Die Beurteilung einer Adhärenz ist immer schwierig. Selbst Überprüfungen mittels Inhaliergeräten mit Zählwerk haben uns vor Augen geführt, dass viele Patienten nicht nach Vorgaben inhalieren, sondern den zu erwartenden Verbrauch erst kurz vor dem nächsten Kontrolltermin durch häufiges Auslösen herbeigeführt haben. Hätte nicht die Möglichkeit bestanden, die ausgelösten Dosen mit der Zeit des Auslösens zu koppeln, diese Patienten hätten als adhärent gegolten.

Die Beurteilung der Adhärenz mittels Fragebogen macht hier keine Ausnahme oder birgt noch größere Unsicherheit. Einzig die Tatsache der Beantwortung ist als gutes Zeichen zu werten. Die Antworten auf die Fragen alleine sind zu unsicher, um mehr als Tendenzen herauslesen zu können. Welcher Patient will schon durch negative Antworten seine Kritik äußern. Patienten wollen doch lieber ihrem Arzt etwas Gutes tun, und so werden viele versuchen, die vermuteten Erwartungen zu erfüllen. Die zusätzliche Feststellung, ob die Antworten von Patienten stammen, die noch in Behandlung dieser Praxis stehen, oder auch von Patienten, die den Kontakt abgebrochen haben, hätte den Wert der Auswertung gesteigert.

Dem Hausarzt stellt sich in diesem Zusammenhang die Frage, ob und wie sich der Vertrauensvorschuss des Spezialisten gegenüber dem Hausarzt äußert. Wie sieht die Dauer eines Kontaktes zur Praxis des Spezialisten im Vergleich zum Hausarzt aus?

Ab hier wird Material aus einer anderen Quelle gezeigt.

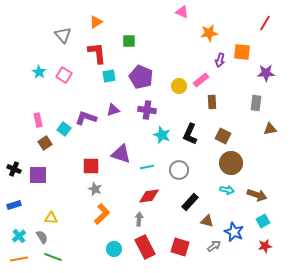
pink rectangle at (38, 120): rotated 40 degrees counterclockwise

Im Vergleich zu anderen chronischen Krankheiten (Hypertonie, Diabetes, Fettstoffwechselstörung, COB, Emphysem) haben Asthmatiker eine schwächere Bindung zur Hausarztpraxis. Zumindest galt das für die Praxis des Autors. Asthmatiker sind im Durchschnitt jünger und haben häufiger auch Leidensdruck, der zumindest die Patienten mit Diabetes, Hypertonie und Fettstoffwechselstörung zumindest bis zum Auftreten von Folgeschäden nicht plagt. Zusätzlich zur allgemeinen Mobilität mit Wohnortwechsel sind das mögliche Gründe, warum Asthmatiker eher zu einem „Arztwechsel“ neigen.

Tab. 1

Abfall des Kontaktes zu einer Hausarztpraxis bei chronischen Krankheiten.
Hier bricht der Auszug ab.